Lev Aslan Dermen, also known as Levon Termendzhyan, was found guilty of conspiracy to commit mail fraud and multiple money laundering counts after a seven-week trial in Salt Lake City, according to the DOJ.
Derman faces up to 30 years in federal prison at a sentencing hearing yet to be scheduled, prosecutors said.
Dermen, the owner and operator of several companies, including Beverly Hills real estate firm SBK Holdings USA, was found to have conspired with others to falsely claim more than $1 billion in renewable fuel tax credits from the IRS from 2010 to 2016, federal prosecutors said.

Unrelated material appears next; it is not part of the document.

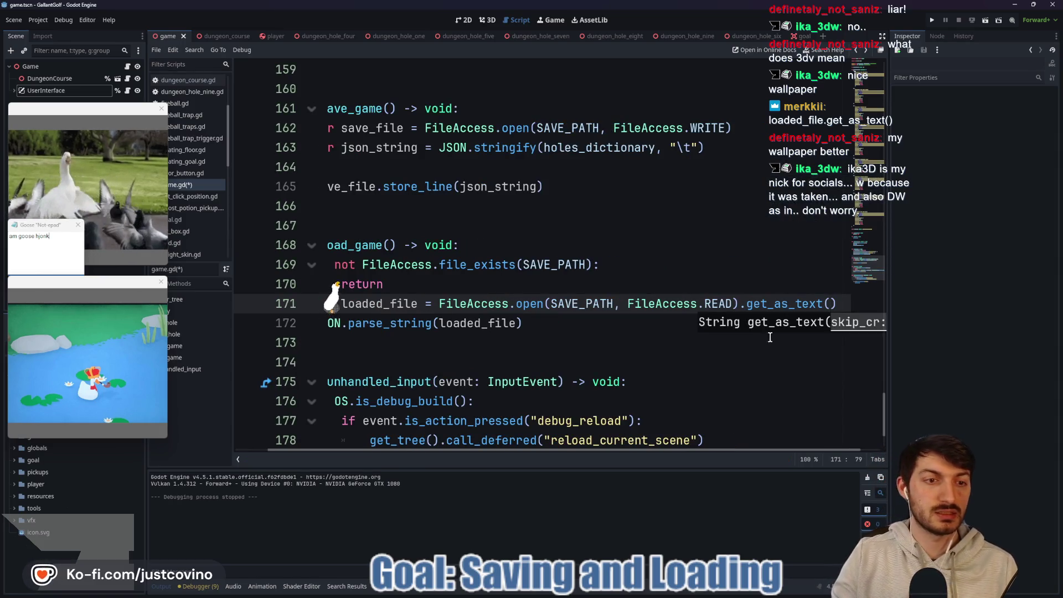
scroll(727, 452, right, 2)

The defendant and his co-conspirators “created and implemented this massive biofuel scheme to fund their greed at the expense of all taxpayers,” said Principal Deputy Assistant Attorney General Richard E. Zuckerman of the DOJ’s Tax Division.
“The conviction should serve as clear notice that we will vigorously prosecute those criminals who engage in any form of tax fraud,” he said.
The biofuel tax credit program was established by the government to promote a clean fuel alternative to traditional fuel options, said Don Fort, chief of IRS Criminal Investigation.
Dermen used his Commerce-based company Noil Energy Group to “conspire to corrupt the biofuel tax credit program in an effort to steal over $1 billion from tax payers and launder the proceeds,” Fort said.